As first reported on Monday, Apple is said to be preparing a home automation system for debut at WWDC next week. While this was the first anyone had heard of any such plans, several different sources have quickly come together to give an idea of how an “Apple Smart Home” will likely function.
On Monday, as noted above, the Financial Times first reported that Apple’s new program would not consist of a group of first-party automated appliances or other devices connected to an iPhone. Instead, the program will work similarly to Apple’s existing “Made for iPhone” program.
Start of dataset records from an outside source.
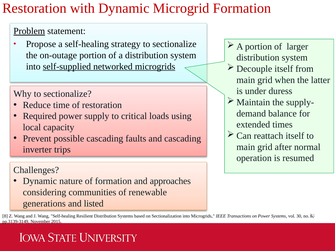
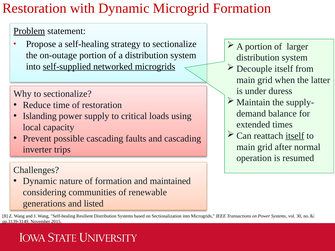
Required: Required -> Islanding
itself at (295, 136) underline: none -> present
approaches: approaches -> maintained
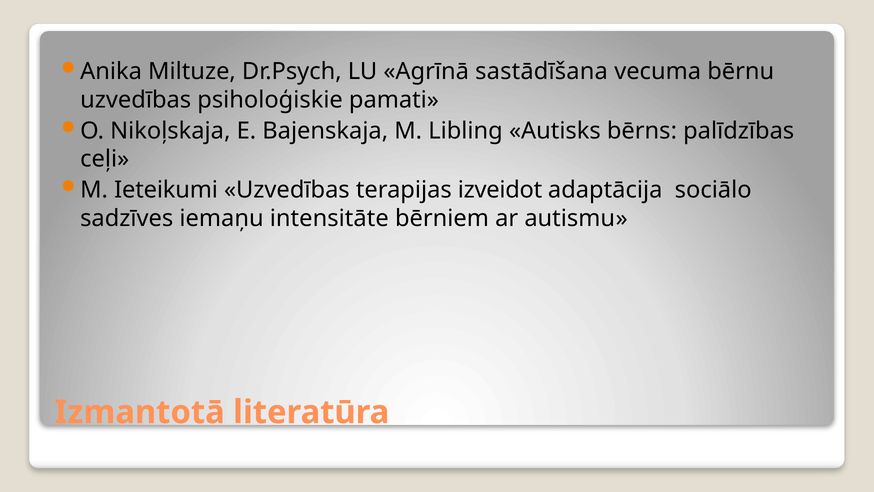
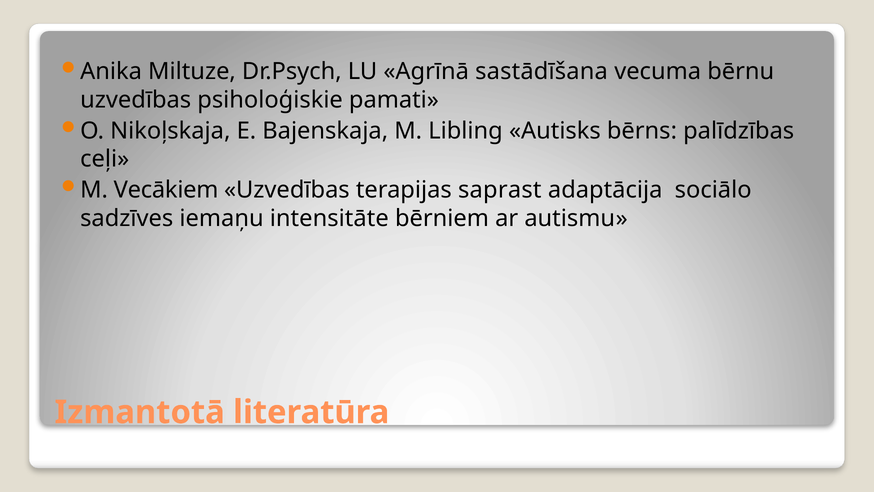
Ieteikumi: Ieteikumi -> Vecākiem
izveidot: izveidot -> saprast
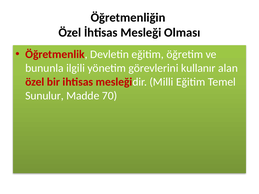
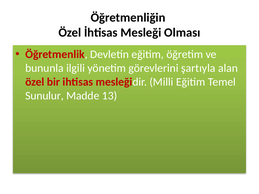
kullanır: kullanır -> şartıyla
70: 70 -> 13
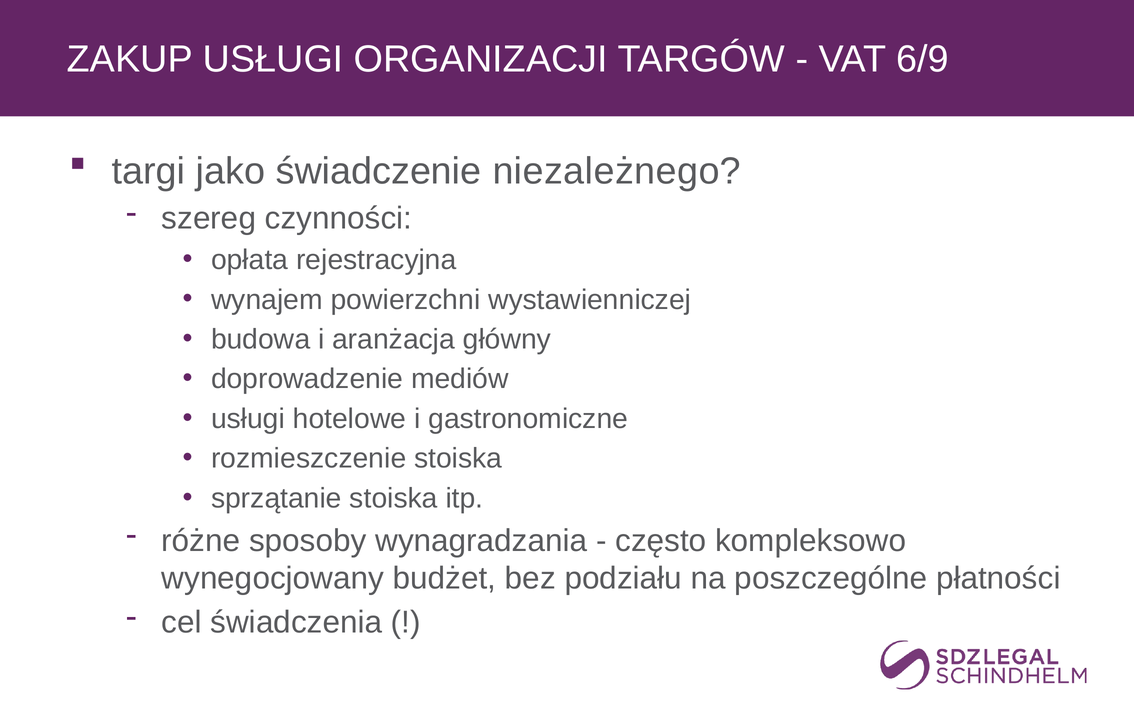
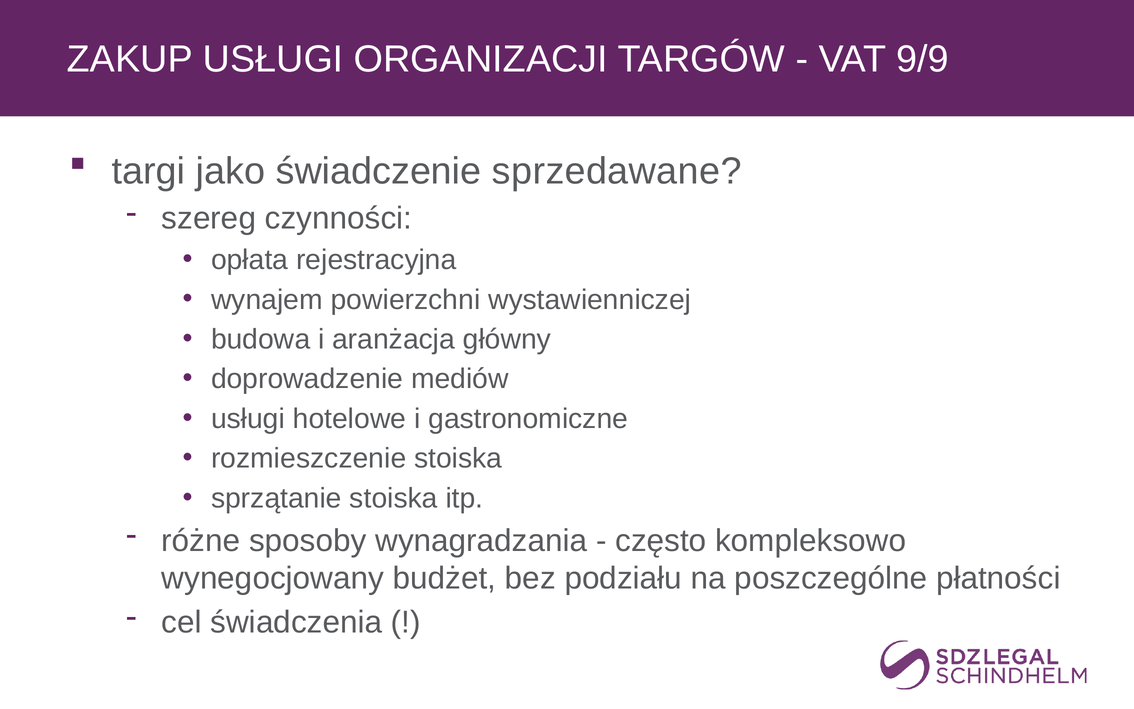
6/9: 6/9 -> 9/9
niezależnego: niezależnego -> sprzedawane
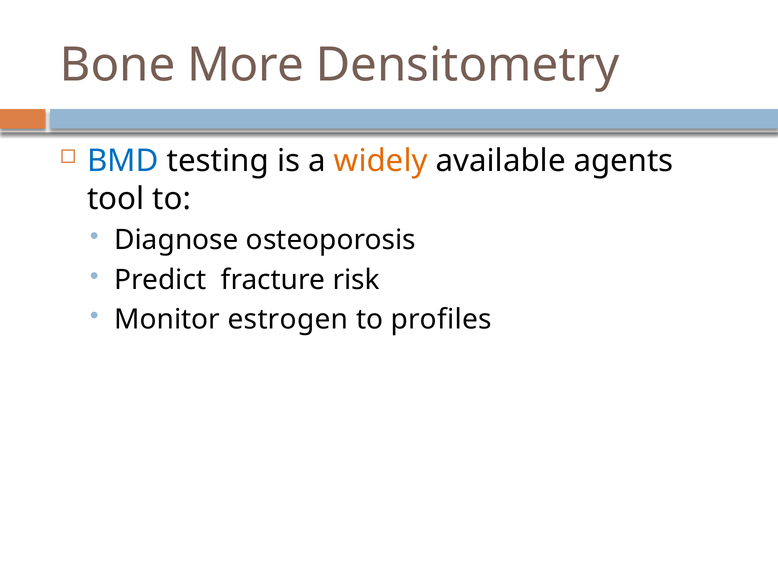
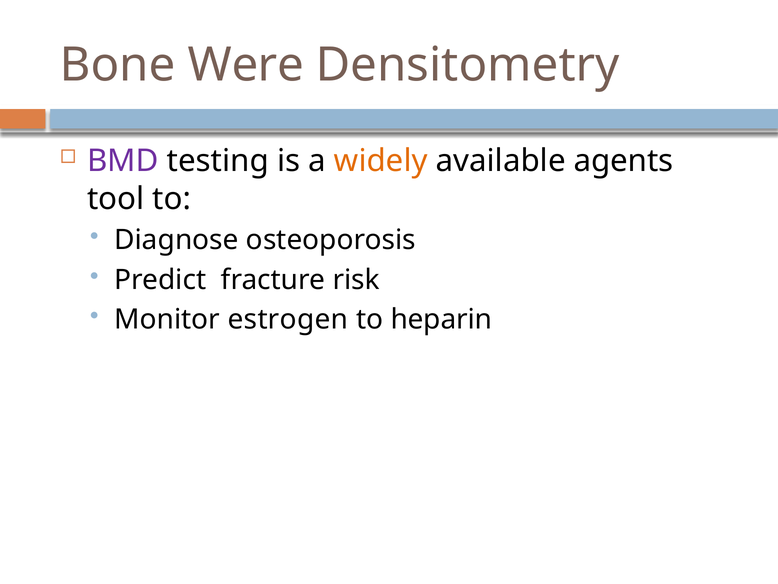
More: More -> Were
BMD colour: blue -> purple
profiles: profiles -> heparin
Essentially the only role Apple will play is to grant special branding to compliant devices.
Today, that report was corroborated by Gigaom, whose sources confirmed that Apple won’t actually be making any devices or providing a first-party software layer within iOS for controlling them, but rather just slapping a logo on the box of devices that work with the iPhone and meet certain requirements.
So the idea here is not so much an “Apple Smart Home,” but a smart home built from components by a variety of partners, all connected to your Apple device. It’s quite a different approach to the issue of automation than Google has taken with its recent acquisition of the Nest learning thermostat, but perhaps Apple will someday provide more first-party functionality baked into iOS.
The program is a first step for Apple into a new market. Much like “Siri Eyes Free” in iOS 6 served as the precursor to iOS 7.1’s CarPlay, this new certification program could be seen as a precursor to Apple’s real entry into the home automation market.